Data to use start
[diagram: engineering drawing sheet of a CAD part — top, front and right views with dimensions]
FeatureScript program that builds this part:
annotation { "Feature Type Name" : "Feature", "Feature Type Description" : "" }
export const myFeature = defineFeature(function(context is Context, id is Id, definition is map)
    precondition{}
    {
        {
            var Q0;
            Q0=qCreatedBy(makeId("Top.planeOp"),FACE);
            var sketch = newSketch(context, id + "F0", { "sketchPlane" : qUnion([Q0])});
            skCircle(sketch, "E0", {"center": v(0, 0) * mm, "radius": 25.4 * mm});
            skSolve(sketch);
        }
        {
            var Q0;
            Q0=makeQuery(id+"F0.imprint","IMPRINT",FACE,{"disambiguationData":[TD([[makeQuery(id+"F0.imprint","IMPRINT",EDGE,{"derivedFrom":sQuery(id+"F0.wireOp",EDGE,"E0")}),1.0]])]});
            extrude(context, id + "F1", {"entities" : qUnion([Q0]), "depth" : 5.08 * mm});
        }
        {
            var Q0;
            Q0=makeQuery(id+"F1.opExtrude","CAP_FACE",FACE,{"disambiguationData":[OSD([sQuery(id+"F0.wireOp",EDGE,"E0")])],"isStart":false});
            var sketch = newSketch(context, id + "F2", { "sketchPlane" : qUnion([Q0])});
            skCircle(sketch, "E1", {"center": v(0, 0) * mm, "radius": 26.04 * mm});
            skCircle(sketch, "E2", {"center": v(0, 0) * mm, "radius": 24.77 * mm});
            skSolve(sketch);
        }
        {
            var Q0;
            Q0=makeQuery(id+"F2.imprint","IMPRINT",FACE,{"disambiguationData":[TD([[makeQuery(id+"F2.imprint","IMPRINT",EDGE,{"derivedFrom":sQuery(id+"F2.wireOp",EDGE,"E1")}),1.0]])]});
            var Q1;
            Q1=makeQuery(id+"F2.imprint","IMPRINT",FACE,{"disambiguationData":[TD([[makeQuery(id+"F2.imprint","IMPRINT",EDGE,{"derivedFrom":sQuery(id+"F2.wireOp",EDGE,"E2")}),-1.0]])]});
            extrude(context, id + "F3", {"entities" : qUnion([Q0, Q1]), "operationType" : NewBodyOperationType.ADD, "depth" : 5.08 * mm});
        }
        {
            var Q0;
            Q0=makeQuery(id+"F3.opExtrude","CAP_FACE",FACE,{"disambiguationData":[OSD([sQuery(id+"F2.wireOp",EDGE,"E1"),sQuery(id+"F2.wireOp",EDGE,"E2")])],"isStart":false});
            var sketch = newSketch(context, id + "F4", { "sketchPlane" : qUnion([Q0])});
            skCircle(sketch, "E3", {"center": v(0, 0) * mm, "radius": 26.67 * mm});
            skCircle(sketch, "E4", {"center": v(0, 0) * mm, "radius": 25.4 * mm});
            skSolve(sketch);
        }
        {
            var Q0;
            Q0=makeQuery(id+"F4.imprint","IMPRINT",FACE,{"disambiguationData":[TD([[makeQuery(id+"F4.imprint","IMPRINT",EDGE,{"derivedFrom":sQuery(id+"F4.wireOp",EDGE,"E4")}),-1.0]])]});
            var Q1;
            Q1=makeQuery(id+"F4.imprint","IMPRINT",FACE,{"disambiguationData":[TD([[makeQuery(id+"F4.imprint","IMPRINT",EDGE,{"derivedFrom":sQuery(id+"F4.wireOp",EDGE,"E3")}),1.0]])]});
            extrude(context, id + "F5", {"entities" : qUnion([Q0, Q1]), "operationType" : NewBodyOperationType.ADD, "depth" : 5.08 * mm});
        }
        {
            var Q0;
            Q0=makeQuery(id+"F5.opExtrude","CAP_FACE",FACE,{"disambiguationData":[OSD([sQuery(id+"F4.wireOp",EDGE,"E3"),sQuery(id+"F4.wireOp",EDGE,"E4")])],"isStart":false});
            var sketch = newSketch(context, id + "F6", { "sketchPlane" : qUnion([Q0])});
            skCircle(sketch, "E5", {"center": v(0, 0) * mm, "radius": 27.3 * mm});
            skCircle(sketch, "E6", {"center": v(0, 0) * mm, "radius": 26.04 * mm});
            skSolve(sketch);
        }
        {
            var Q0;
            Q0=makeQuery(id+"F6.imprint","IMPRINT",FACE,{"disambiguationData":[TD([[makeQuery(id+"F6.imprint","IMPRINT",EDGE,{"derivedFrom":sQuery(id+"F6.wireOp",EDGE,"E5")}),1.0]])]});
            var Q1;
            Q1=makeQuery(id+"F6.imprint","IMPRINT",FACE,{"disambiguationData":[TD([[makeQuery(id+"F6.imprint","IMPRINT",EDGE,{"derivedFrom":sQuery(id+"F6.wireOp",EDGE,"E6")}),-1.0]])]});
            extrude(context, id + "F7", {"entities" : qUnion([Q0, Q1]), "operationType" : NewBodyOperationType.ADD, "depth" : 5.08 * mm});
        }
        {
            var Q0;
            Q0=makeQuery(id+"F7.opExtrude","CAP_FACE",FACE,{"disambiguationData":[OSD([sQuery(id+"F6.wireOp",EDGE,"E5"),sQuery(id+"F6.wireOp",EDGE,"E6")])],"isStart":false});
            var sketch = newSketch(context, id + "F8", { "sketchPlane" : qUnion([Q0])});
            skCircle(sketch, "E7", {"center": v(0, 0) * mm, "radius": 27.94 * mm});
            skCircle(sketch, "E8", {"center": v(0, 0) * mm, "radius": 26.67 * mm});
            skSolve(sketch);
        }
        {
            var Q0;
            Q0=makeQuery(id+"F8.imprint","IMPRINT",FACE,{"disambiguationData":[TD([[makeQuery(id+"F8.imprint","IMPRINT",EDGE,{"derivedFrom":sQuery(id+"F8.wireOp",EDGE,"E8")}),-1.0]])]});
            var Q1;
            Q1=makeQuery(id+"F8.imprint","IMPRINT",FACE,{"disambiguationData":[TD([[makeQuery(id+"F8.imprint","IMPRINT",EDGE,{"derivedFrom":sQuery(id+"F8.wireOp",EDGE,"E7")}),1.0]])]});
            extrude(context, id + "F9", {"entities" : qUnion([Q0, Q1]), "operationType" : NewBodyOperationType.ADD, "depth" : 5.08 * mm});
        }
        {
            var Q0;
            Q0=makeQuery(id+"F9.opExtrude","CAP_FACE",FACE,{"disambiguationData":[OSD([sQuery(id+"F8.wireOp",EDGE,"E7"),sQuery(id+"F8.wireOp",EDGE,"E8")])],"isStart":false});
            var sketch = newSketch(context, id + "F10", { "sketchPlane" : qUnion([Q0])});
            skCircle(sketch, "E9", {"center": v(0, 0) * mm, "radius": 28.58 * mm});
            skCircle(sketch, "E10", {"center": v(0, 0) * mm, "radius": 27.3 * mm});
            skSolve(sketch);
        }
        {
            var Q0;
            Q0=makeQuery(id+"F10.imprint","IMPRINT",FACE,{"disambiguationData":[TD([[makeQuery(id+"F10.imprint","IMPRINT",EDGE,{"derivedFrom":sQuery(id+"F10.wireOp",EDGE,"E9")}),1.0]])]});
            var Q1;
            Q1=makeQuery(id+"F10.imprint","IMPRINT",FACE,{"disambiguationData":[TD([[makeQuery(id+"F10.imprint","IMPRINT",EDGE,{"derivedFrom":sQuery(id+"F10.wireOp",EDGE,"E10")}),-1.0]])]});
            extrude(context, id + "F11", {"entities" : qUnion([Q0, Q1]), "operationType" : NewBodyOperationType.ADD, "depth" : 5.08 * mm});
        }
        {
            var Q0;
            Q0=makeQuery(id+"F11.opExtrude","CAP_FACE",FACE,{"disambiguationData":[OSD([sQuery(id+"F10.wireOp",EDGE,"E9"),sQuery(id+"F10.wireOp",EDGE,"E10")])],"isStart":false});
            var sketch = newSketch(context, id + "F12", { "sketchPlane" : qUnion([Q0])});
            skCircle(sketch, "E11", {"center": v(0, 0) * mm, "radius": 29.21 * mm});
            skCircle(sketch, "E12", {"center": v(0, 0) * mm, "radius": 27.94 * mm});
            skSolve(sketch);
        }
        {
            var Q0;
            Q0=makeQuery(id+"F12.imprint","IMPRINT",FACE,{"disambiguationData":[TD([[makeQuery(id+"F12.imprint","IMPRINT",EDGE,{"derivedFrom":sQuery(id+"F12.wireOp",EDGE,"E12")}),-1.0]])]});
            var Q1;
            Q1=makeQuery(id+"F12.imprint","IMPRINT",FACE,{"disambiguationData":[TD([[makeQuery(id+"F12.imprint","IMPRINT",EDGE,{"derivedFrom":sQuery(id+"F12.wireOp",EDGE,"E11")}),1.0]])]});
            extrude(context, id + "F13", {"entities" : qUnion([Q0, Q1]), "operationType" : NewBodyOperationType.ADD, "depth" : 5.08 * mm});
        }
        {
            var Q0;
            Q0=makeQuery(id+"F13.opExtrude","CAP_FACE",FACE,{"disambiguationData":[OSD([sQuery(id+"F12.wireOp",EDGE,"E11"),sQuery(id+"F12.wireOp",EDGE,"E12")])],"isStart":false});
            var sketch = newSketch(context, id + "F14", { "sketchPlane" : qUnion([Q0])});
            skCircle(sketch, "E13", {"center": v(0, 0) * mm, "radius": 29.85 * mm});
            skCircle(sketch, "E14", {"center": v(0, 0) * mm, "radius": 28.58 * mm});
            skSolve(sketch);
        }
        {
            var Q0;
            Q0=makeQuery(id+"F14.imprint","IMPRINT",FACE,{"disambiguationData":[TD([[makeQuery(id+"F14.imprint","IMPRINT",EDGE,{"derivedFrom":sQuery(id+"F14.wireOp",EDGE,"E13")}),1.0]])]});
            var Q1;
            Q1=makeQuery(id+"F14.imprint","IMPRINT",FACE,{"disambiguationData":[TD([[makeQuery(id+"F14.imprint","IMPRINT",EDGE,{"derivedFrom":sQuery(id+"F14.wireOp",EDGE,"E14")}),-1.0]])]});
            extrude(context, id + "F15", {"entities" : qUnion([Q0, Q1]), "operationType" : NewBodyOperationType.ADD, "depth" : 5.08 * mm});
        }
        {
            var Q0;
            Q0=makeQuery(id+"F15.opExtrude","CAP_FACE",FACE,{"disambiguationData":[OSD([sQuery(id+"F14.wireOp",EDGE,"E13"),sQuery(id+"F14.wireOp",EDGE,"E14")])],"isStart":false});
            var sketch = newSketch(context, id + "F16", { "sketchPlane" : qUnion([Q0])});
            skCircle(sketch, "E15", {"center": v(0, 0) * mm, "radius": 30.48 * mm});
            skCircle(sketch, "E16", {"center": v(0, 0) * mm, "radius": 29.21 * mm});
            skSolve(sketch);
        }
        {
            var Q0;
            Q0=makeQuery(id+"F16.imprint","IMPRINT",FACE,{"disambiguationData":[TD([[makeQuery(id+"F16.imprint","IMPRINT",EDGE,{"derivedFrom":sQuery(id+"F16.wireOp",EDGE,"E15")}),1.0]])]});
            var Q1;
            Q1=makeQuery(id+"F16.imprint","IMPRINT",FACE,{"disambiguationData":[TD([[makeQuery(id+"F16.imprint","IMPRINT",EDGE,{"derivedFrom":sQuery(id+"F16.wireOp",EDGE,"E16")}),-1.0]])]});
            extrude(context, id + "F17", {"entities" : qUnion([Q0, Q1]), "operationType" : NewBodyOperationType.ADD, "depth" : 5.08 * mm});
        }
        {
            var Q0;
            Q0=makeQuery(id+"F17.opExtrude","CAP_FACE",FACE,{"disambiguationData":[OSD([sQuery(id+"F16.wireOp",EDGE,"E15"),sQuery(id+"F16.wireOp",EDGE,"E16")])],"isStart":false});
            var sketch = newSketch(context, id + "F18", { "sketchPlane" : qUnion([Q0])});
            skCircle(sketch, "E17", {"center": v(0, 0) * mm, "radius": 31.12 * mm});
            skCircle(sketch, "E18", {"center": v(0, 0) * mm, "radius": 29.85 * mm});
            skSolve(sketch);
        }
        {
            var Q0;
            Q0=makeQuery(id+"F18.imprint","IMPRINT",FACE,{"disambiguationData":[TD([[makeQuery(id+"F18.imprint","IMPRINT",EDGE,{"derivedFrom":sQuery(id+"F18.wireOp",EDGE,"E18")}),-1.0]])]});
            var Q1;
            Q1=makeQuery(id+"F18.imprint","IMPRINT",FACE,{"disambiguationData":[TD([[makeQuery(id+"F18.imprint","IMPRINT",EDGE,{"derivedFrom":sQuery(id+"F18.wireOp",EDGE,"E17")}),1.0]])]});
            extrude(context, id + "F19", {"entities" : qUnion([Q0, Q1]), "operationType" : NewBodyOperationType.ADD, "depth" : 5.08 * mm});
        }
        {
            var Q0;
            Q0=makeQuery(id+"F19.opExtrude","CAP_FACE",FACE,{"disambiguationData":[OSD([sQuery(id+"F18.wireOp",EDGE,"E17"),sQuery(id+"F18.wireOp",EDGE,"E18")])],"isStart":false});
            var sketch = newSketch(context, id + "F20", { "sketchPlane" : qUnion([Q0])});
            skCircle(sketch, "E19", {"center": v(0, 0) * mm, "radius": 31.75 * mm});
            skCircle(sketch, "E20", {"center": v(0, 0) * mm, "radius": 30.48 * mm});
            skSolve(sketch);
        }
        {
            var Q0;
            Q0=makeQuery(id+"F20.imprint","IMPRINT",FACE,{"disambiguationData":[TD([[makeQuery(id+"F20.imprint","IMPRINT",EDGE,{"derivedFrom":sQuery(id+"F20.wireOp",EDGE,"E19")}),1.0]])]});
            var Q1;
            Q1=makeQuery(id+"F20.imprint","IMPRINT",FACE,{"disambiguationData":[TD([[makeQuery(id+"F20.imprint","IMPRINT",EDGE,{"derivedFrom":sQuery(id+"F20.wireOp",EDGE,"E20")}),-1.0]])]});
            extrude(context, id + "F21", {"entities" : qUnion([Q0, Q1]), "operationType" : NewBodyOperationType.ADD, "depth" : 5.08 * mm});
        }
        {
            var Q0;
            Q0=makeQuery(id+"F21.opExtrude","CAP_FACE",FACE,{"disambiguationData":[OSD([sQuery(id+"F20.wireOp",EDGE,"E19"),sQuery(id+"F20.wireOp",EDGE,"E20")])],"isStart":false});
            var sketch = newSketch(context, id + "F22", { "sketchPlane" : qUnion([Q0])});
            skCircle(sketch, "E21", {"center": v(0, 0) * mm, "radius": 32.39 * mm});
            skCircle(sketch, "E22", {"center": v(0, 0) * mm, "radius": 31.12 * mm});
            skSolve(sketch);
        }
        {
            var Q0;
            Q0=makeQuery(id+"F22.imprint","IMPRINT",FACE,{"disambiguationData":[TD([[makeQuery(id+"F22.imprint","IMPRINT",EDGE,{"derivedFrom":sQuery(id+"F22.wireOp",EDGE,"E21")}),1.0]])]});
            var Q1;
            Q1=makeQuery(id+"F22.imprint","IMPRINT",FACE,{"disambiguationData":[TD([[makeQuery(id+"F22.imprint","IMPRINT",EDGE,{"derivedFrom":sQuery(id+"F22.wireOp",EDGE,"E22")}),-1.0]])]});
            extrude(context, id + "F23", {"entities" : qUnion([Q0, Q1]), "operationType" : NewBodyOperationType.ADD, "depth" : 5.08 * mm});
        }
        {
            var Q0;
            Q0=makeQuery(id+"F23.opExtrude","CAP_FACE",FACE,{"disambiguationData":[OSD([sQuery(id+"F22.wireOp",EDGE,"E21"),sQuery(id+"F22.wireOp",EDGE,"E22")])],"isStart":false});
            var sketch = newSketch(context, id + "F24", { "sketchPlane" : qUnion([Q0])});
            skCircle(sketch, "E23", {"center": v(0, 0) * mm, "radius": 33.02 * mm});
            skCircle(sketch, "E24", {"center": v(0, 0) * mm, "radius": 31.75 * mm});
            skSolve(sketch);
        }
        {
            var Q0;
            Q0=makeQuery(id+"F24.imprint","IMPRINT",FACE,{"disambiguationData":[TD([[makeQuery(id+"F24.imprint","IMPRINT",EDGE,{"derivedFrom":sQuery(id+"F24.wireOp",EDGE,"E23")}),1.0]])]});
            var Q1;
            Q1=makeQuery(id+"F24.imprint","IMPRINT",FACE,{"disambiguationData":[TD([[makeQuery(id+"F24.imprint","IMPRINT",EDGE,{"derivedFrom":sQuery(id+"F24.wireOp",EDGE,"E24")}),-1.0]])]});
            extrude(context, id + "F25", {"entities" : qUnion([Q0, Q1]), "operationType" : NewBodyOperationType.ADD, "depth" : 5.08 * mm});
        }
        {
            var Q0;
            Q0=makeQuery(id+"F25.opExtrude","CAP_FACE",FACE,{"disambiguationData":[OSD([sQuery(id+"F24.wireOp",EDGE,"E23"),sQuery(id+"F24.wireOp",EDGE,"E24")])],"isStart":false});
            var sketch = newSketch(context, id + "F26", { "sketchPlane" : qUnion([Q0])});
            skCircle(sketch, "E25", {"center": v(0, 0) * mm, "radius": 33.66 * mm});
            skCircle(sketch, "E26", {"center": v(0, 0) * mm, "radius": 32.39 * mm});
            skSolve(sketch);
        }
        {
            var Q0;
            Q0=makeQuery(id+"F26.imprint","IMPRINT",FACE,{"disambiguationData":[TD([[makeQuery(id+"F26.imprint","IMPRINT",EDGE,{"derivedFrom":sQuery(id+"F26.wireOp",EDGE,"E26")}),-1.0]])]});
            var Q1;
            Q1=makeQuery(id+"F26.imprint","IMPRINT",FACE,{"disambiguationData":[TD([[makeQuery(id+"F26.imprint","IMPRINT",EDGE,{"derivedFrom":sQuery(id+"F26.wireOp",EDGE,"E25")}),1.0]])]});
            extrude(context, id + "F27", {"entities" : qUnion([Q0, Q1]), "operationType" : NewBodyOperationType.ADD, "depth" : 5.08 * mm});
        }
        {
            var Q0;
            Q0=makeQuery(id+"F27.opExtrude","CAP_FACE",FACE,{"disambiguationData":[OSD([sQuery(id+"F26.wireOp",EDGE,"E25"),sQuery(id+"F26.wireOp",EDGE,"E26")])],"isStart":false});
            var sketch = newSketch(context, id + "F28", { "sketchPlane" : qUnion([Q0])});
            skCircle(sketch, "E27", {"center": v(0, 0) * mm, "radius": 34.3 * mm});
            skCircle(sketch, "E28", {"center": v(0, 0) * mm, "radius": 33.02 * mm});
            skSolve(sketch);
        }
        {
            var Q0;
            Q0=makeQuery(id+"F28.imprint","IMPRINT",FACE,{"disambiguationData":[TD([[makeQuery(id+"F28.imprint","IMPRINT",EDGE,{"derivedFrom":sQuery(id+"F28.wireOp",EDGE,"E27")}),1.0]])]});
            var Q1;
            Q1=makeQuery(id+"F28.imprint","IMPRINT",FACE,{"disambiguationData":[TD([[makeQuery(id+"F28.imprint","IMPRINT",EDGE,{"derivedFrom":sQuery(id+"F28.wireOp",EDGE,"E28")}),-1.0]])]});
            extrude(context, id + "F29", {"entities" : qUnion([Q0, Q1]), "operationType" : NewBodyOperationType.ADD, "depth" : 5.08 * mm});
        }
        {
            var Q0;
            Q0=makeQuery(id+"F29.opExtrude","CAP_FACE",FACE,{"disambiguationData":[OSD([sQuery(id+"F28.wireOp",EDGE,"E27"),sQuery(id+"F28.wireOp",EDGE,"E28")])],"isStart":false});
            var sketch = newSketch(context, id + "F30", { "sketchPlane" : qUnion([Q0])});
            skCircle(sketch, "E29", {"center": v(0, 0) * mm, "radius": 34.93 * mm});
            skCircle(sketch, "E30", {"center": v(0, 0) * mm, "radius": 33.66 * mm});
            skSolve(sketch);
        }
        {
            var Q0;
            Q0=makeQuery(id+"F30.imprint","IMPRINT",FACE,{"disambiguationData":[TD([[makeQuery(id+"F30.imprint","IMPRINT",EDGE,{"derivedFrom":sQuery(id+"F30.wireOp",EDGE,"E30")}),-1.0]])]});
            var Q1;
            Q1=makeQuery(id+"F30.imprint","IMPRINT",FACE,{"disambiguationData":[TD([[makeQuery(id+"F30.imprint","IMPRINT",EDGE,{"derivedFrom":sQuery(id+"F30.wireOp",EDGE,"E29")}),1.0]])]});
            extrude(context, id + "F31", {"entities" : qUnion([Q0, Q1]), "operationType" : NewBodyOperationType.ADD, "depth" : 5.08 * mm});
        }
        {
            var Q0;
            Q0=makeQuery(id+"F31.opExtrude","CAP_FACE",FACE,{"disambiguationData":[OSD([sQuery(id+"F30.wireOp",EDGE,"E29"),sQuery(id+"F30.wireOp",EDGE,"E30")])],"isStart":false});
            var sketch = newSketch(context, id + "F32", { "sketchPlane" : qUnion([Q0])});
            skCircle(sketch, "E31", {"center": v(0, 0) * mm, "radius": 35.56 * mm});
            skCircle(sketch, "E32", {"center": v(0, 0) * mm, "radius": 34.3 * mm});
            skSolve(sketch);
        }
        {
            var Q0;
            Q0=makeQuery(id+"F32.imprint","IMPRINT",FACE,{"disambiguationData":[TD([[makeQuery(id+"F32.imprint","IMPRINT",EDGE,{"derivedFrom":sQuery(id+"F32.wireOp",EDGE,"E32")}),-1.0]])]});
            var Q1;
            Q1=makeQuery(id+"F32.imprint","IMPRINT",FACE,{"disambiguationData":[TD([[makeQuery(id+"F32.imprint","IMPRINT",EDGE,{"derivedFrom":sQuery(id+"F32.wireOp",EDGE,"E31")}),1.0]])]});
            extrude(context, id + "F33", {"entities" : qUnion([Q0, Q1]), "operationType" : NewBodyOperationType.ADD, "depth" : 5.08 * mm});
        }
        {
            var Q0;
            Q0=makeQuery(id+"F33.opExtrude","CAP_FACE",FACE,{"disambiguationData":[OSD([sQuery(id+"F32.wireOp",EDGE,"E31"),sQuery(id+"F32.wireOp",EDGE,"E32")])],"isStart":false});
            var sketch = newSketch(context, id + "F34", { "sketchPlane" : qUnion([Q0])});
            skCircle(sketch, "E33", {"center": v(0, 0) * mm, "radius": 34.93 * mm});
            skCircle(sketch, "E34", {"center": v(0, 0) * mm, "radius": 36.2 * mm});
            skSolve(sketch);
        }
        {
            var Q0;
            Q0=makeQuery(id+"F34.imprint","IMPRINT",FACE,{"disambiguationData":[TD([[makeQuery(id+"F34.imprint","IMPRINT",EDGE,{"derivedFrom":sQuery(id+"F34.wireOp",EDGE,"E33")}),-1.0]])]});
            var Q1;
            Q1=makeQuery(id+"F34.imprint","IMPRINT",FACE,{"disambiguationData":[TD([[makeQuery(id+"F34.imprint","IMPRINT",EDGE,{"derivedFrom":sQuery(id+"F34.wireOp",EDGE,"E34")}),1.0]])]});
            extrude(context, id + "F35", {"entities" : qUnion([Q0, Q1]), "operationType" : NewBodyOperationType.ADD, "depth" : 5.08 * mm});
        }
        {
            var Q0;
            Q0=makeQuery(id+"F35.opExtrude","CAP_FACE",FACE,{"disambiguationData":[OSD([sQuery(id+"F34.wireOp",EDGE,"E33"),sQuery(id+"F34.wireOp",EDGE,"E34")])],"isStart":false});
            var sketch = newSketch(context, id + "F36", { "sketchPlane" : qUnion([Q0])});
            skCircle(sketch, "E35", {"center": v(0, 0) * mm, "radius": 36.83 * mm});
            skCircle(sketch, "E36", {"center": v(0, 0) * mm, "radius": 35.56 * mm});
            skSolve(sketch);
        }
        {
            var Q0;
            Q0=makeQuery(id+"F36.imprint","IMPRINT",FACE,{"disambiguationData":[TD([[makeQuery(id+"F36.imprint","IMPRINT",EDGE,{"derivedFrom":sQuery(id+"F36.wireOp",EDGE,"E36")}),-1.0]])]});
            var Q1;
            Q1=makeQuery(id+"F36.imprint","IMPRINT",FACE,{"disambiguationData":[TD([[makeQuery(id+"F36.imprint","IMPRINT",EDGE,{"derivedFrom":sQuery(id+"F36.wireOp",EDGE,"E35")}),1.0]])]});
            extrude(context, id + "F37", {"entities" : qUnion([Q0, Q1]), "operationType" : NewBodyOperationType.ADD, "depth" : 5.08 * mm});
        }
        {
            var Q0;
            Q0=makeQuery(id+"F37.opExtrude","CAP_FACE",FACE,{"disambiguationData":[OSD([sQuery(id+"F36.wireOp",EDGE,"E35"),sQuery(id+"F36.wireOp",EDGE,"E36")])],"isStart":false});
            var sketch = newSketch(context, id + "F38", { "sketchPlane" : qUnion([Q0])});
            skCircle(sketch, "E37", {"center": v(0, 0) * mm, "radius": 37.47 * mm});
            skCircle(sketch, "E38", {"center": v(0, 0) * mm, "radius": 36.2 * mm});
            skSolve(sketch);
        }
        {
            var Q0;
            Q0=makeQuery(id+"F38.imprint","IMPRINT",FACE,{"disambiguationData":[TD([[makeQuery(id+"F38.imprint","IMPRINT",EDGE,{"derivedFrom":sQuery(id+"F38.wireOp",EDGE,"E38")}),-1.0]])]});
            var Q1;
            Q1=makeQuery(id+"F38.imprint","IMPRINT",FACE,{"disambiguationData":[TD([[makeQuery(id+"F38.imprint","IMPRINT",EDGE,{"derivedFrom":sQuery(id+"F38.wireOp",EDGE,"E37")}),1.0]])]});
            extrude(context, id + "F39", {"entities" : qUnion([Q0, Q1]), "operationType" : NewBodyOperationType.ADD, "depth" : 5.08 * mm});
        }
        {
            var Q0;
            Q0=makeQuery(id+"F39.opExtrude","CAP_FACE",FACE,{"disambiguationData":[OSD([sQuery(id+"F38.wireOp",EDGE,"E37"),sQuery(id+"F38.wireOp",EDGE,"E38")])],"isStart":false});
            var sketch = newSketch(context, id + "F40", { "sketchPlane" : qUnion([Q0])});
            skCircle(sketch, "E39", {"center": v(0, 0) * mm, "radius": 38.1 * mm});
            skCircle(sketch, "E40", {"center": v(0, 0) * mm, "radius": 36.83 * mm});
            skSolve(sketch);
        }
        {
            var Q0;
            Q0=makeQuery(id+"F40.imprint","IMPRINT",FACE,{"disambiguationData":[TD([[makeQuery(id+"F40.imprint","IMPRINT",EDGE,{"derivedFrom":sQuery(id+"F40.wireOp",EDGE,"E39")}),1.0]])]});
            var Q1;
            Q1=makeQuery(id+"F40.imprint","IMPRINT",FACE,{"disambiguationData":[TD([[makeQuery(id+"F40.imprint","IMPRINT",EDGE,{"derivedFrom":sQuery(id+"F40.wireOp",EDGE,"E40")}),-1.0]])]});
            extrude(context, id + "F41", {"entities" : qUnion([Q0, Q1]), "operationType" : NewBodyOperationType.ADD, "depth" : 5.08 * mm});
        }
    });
Data to use end
-- Exercise --
How many lines in the records above contain the string "part", counting only matches with the same uppercase and lowercase letters? Reply with the number alone.

-- Exercise response --
2